— Start EXCERPT PROVIDED —
EX-99.1 2 tv494264_ex1-1.htm EXHIBIT 1.1

 

Exhibit 1.1

 

PRESS RELEASE

 

Magic Delivers Strongest Quarter Ever with Double-Digit Increases in Revenues and Operating Income

 

Revenues for the first quarter of 2018 increased 15% year over year to a record-breaking $69.7 million; Operating income increased 19% year over year to a record-breaking $7.6 million; Non-GAAP operating income increased 16% year over year to a record-breaking $9.7 million

 

Or Yehuda, Israel, May 16, 2018 – Magic Software Enterprises Ltd. (NASDAQ and TASE: MGIC), a global provider of end-to-end integration and application development solutions and IT consulting services, announced today its financial results for the first quarter ended March 31, 2018.

 

Financial Highlights for the First Quarter Ended March 31, 2018

 

·Revenues for the first quarter increased 15% to $69.7 million compared to $60.8 million in the same period last year.

 

·Operating income for the first quarter increased 19% to $7.6 million compared to $6.3 million in the same period last year.

 

·Non-GAAP operating income for the first quarter increased 16% to $9.7 million compared to $8.4 million in the same period last year.

 

·Net income attributable to Magic’s shareholders for the first quarter increased 7% to $4.6 million, or $0.10 per fully diluted share, compared to $4.3 million, or $0.10 per fully diluted share in the same period last year.

 

·Non-GAAP net income attributable to Magic’s shareholders for the first quarter increased 7% to $6.2 million, or $0.14 per fully diluted share, compared to $5.7 million, or $0.13 per fully diluted share, in the same period last year.

 

·Cash flow from operating activities for the first quarter amounted to $7.3 million compared to $10.5 million in the same period last year.

 

·As of March 31, 2018, Magic’s net cash, cash equivalents, short-term bank deposits and marketable securities, offset by financial liabilities, amounted to $50.5 million.

 

·Magic is reiterating its fiscal year 2018 guidance issued in February for full year revenues of between $283 million to $293 million on a constant currency basis, reflecting annual growth of 10% to 14%.
— End EXCERPT PROVIDED —
— Start DATA LISTING —
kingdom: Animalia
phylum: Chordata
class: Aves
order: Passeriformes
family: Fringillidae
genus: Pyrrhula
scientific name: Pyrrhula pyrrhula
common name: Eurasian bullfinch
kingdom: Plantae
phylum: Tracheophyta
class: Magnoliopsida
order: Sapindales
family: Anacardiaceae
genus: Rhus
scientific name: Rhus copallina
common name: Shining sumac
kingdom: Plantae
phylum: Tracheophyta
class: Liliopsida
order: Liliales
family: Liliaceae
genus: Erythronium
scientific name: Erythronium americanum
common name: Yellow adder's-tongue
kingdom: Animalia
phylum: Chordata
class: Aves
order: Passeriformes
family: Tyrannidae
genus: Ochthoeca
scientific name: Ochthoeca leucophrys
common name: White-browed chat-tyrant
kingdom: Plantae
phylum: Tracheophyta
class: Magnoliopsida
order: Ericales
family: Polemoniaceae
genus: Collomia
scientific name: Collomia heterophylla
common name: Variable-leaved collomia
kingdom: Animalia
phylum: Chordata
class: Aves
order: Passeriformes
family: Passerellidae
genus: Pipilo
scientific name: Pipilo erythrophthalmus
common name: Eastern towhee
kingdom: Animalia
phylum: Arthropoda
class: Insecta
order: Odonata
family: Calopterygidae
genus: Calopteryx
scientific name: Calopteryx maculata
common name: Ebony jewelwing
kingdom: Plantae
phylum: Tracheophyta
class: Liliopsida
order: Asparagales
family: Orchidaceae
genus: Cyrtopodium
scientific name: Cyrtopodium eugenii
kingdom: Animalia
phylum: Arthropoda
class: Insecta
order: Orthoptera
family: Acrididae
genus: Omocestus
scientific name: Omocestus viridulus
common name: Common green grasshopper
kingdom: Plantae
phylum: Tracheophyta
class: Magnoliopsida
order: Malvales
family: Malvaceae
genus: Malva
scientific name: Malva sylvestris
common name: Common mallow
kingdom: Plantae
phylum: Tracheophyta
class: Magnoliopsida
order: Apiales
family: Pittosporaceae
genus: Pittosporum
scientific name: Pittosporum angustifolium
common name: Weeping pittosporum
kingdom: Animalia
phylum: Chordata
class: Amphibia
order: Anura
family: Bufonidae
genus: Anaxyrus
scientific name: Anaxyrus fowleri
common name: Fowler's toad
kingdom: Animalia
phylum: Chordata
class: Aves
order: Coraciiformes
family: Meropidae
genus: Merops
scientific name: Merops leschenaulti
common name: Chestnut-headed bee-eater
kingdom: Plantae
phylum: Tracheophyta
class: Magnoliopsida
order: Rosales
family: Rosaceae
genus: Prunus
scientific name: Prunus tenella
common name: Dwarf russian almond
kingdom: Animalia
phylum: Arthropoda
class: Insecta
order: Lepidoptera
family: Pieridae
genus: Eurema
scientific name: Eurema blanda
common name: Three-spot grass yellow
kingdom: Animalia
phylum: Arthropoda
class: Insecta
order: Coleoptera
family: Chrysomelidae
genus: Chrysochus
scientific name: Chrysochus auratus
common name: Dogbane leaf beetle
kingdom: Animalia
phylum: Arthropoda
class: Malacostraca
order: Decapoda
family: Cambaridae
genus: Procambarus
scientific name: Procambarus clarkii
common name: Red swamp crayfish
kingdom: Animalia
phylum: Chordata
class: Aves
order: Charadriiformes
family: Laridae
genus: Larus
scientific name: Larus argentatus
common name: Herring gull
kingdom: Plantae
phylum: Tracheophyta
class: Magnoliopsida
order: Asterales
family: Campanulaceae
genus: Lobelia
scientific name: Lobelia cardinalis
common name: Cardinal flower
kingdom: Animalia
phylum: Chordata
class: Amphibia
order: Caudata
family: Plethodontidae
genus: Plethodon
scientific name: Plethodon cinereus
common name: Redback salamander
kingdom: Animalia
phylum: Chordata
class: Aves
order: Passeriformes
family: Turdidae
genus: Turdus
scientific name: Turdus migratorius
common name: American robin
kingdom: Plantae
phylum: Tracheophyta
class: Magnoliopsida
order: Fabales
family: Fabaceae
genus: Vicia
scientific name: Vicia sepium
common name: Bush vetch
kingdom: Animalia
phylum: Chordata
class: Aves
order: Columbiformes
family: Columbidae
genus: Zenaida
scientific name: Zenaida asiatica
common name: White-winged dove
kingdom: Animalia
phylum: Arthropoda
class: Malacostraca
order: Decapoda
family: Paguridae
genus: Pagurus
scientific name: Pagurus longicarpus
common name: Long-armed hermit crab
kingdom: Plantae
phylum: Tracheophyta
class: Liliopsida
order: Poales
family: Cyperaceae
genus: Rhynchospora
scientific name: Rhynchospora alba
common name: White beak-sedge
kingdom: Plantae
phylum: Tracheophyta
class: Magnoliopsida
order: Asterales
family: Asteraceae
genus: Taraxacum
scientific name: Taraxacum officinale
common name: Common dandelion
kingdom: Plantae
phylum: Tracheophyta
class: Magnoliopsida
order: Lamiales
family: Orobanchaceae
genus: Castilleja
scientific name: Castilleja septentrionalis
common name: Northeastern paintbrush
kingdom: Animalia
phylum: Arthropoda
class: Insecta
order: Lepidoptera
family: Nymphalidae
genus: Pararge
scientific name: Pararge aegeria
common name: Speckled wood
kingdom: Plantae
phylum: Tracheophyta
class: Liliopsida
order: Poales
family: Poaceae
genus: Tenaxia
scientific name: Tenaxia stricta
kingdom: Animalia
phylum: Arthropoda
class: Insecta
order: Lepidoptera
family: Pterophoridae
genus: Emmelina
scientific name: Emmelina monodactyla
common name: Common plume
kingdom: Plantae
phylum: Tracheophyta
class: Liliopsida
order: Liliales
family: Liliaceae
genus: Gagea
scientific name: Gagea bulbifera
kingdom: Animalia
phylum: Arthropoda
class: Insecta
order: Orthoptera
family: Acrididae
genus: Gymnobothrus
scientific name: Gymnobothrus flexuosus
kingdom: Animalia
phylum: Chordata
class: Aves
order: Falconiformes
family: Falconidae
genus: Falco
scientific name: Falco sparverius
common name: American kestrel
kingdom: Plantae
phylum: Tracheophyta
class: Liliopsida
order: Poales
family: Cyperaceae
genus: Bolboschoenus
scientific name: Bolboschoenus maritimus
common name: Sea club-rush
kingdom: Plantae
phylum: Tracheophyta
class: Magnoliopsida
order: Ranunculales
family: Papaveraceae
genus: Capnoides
— End DATA LISTING —
TASKS FOR THIS EXERCISE.
(a) Answer these from the press release:
(i) What was Magic's operating income for the first quarter of 2018?
(ii) How much cash flow from operating activities did the first quarter produce?
(iii) What full-year 2018 revenue range does the guidance give?
(b) Set down the press release from "Financial Highlights for" to "to $6.3 million in the same period last year.".
(c) Write the next part of the press release on Magic's first-quarter 2018 results, beginning after its final sentence.
The records are independent material, unconnected to the press release.

RESULTS IN ORDER.
(a)
(i) $7.6 million
(ii) $7.3 million
(iii) Between $283 million and $293 million

(b)
Financial Highlights for the First Quarter Ended March 31, 2018

 

·Revenues for the first quarter increased 15% to $69.7 million compared to $60.8 million in the same period last year.

 

·Operating income for the first quarter increased 19% to $7.6 million compared to $6.3 million in the same period last year.

(c)
Guy Bernstein, Chief Executive Officer of Magic Software Enterprises, said:

 

 

 

 

“Our record-breaking results speak for themselves, demonstrating that Magic has continued the forward momentum of a very strong 2017. Our fiscal year 2018 is off to an excellent start driven by the continued high demand for our products and professional services across all of our regions and markets.

 

“In keeping with our successful strategic direction, we remain focused on expanding our customer base as we continue to evolve our portfolio with powerful and innovative technologies in the fields of software application development, mobile, cloud, big data, and especially in integration, which I believe will account for the majority of an organization’s digital transformation efforts,” added Bernstein.

 

Conference Call Details

 

Magic’s management will host a conference call on Wednesday, May 16, at 10:00 am Eastern Daylight Time (7:00 am Pacific Daylight Time, 17:00 Israel Daylight Time) to review and discuss Magic’s results.

 

To participate, please call one of the following teleconferencing numbers. Please begin placing your calls at least 10 minutes before the conference call commences. If you are unable to connect using the toll-free numbers, call the international dial-in number.

 

NORTH AMERICA: +1-888-668-9141

 

UK: 0-800-917-5108

 

ISRAEL: 03-918-0609

 

ALL OTHERS: +972-3-918-0609

 

For those unable to join the live call, a replay of the call will be available for at least three months, under the Investor Relations section of Magic’s website, www.magicsoftware.com.

 

Non-GAAP Financial Measures

 

This press release contains the following non-GAAP financial measures: Non-GAAP gross profit, Non-GAAP operating income, Non-GAAP net income attributed to Magic’s shareholders and Non-GAAP basic and diluted earnings per share.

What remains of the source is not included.